I'm currently a massive fan of the forthcoming 'Microsoft Windows Vista'. I've been a Beta Tester from Stage 1. 
Recently as most of you know, the RC1 Version has been released. I've currently have it installed on Both of my Laptops, and my Main Server. All of the systems have DVD-RW's and are able to boot the DVD Disk and install Windows Vista RC1 Successfully.

The other day for testing purposes, I build myself another system from old Parts. AMD-Athlon (1.1GHz), 512MB of Kingston PC133 Ram, 40GB Hard Drive at 7500RPM, CD-RW and onboard 64MB Graphics.

I'm very keen to test Vista on this System to test the performance and how it would cope and handle Vista, the only trouble is it requires a DVD-ROM drive to boot the disk. I really don't won’t to go to the trouble to remove another optical drive from another System, just to install Windows Vista on to the other.
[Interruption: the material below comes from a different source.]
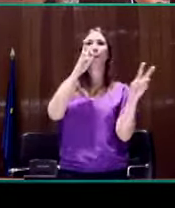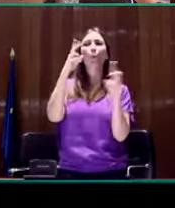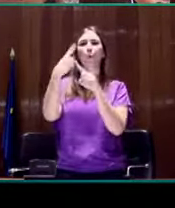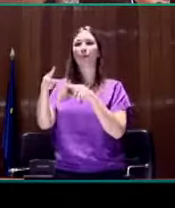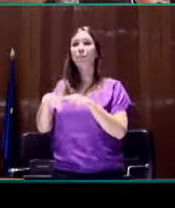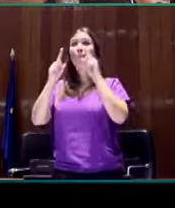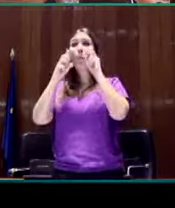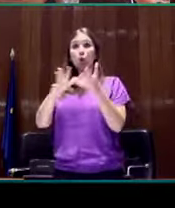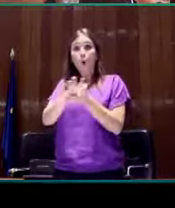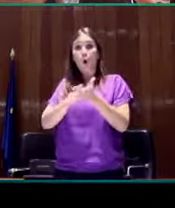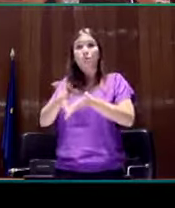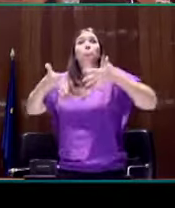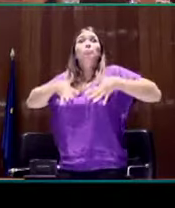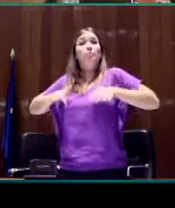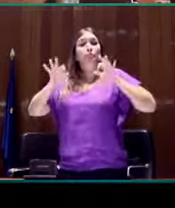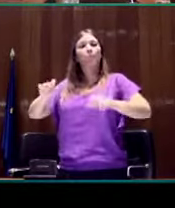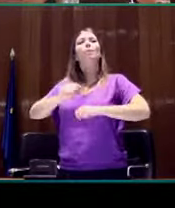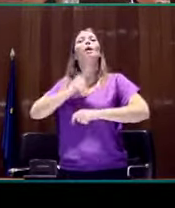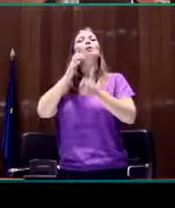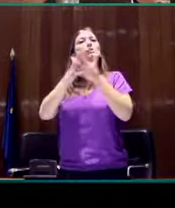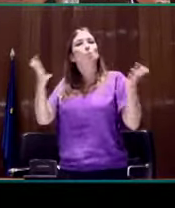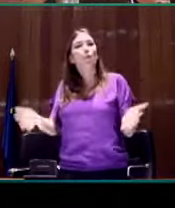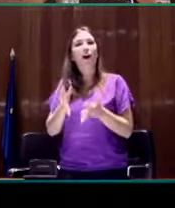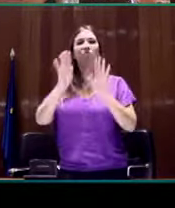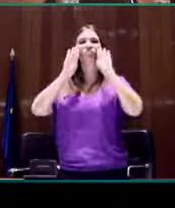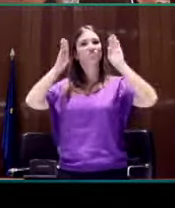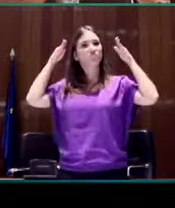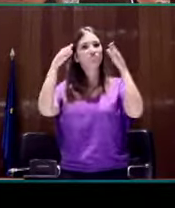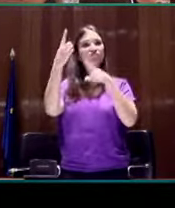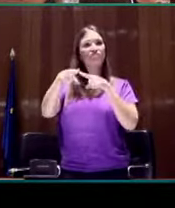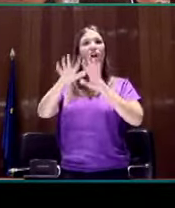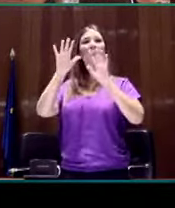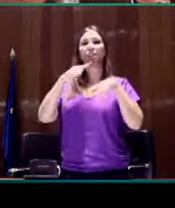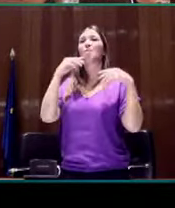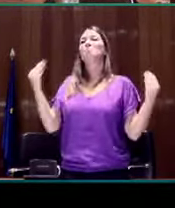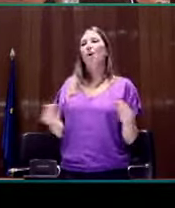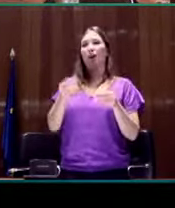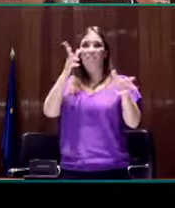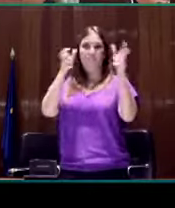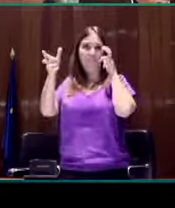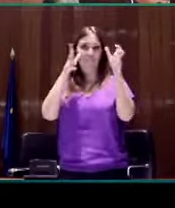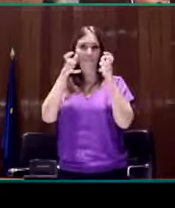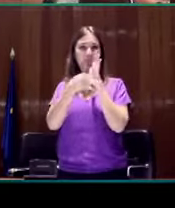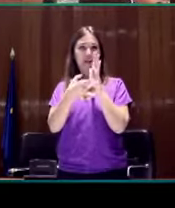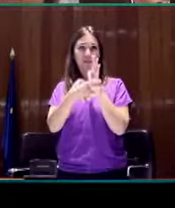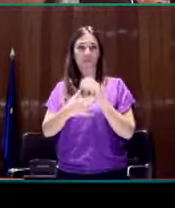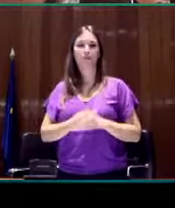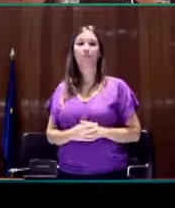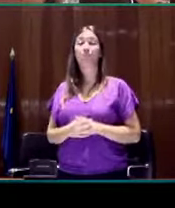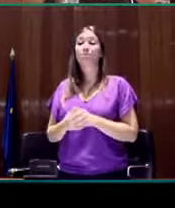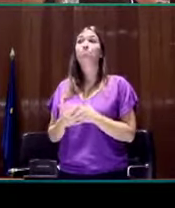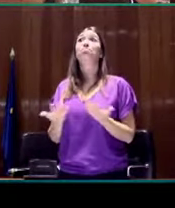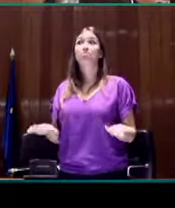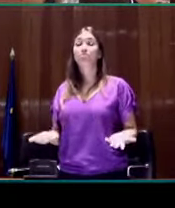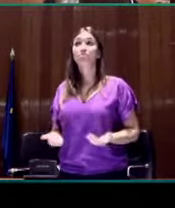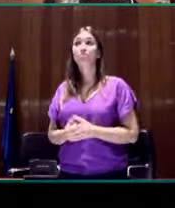temprana de la lengua de signos permite estimular las redes atencionales en pos de una mejora de la experiencia perceptiva. Por lo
I was considering if it's possible to break-up the .ISO image of Vista and put it on CD-R's instead of a DVD, and if it would be bootable.
If anyone knows a method and what software to use, I would be over the moon (literally). 

Thanks Again,
Daf


----------



## Nightrain (Sep 27, 2006)

Hey...I dont know if it is bootable, but i got a program called MSplit. Dont have a link off hand but its an old program, been around for years as far as i was told. I used it because i had a large file like yours on one computer but didnt have a dvd drive so i couldnt burn it to transfer it. and i wasnt about to go out and buy a transfer cable just to transfer one file. so i was told that this program worked to split apart any file into just about any size you could want. I broke it up, but the pieces on a flash drive and put them on the other computer one by one...put the program on the other computer and from there put all the pieces back together seemlessly. I do not know if it makes bootable cd's but it definitely would be something to check out...worked great otherwise


----------



## loque (Sep 27, 2006)

I've never seen something that would let you split a large ISO onto CD-Rs and then let you boot it and install Windows.  Windows would expect to find all its files on the same disc, which they obviously wouldn't be if they were spanned over several CD-Rs.

It would probably be less hassle to just take out a DVD-ROM from the other systems in my opinion.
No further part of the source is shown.